**MATERIAL FOR THE TASK:**
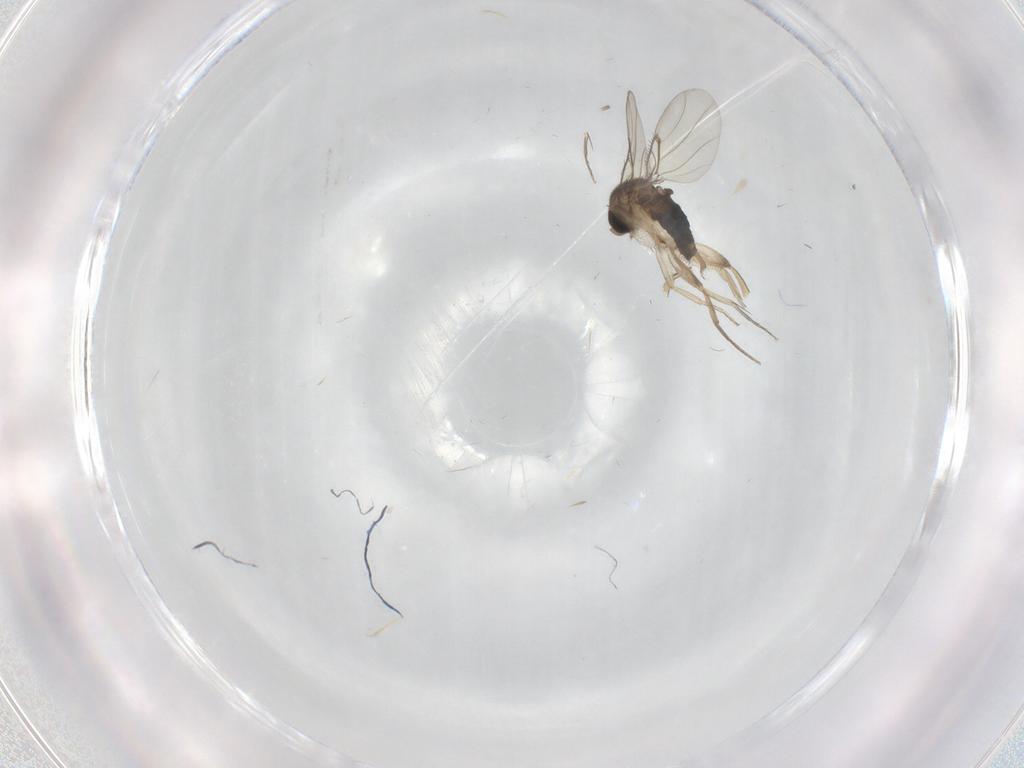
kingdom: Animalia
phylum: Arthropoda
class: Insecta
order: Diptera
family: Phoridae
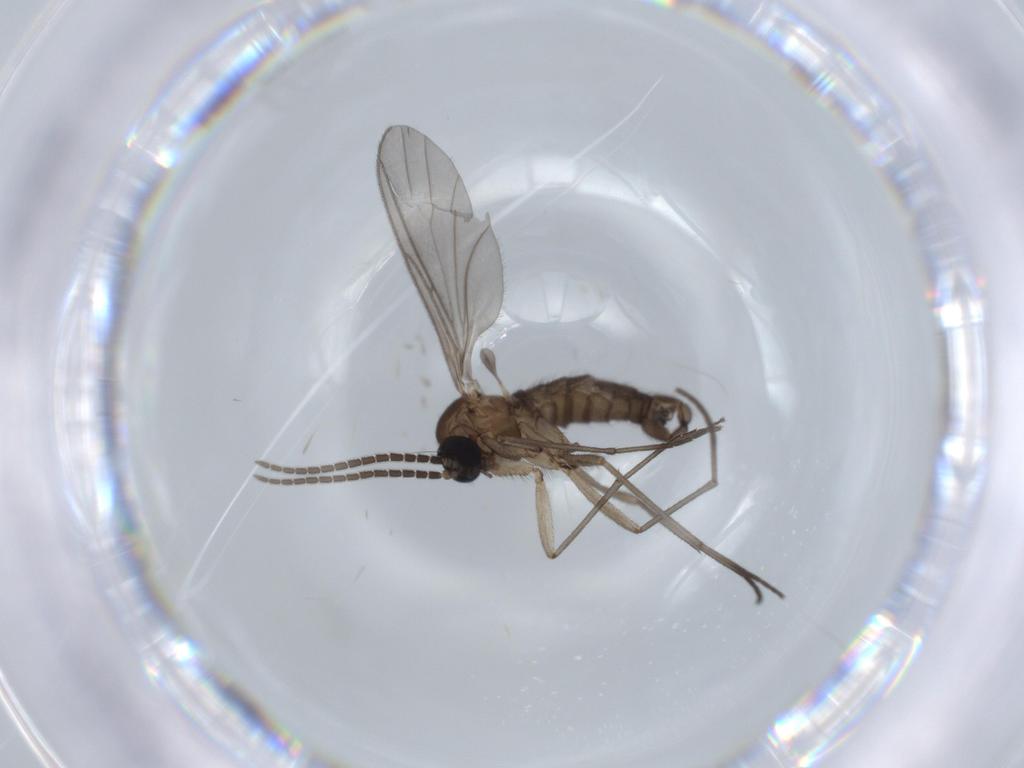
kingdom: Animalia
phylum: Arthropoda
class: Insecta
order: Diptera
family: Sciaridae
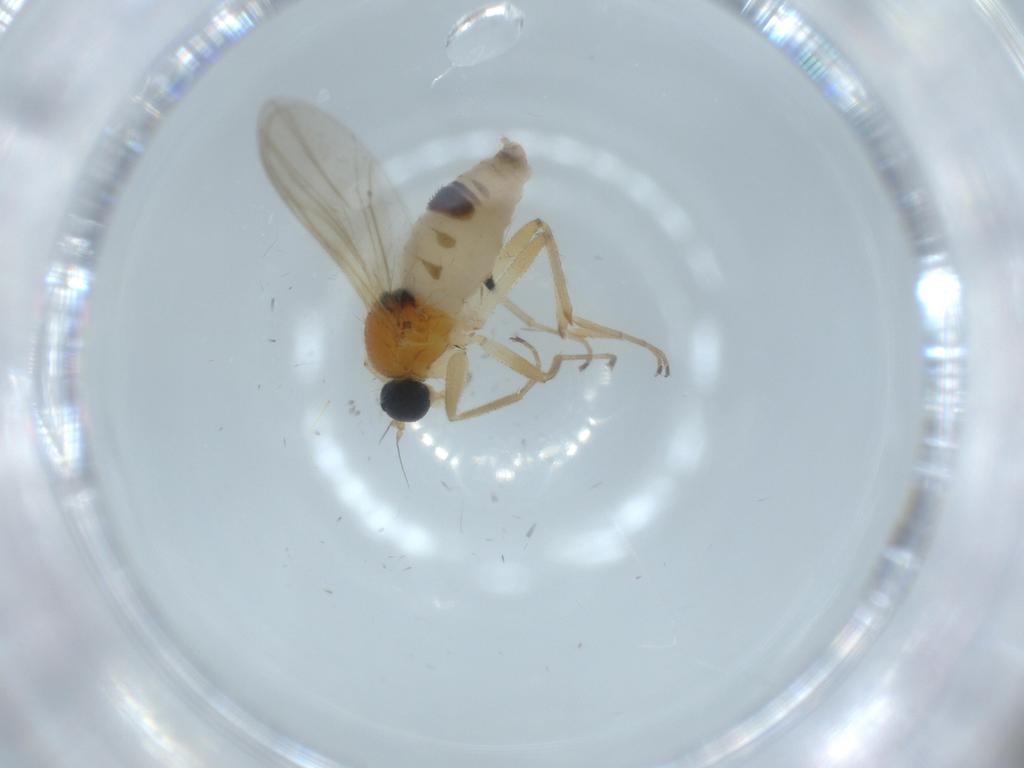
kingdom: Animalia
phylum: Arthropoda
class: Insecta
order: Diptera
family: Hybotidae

**WORK REQUIRED:** Lay out every line of the records as a Markdown table with the columns Row and Line, numbering the rows in order and leaving out blank lines. Leave the pictures out of the answer.

**FULL OUTPUT:**
| Row | Line |
|---|---|
| 1 | kingdom: Animalia |
| 2 | phylum: Arthropoda |
| 3 | class: Insecta |
| 4 | order: Diptera |
| 5 | family: Phoridae |
| 6 | kingdom: Animalia |
| 7 | phylum: Arthropoda |
| 8 | class: Insecta |
| 9 | order: Diptera |
| 10 | family: Sciaridae |
| 11 | kingdom: Animalia |
| 12 | phylum: Arthropoda |
| 13 | class: Insecta |
| 14 | order: Diptera |
| 15 | family: Hybotidae |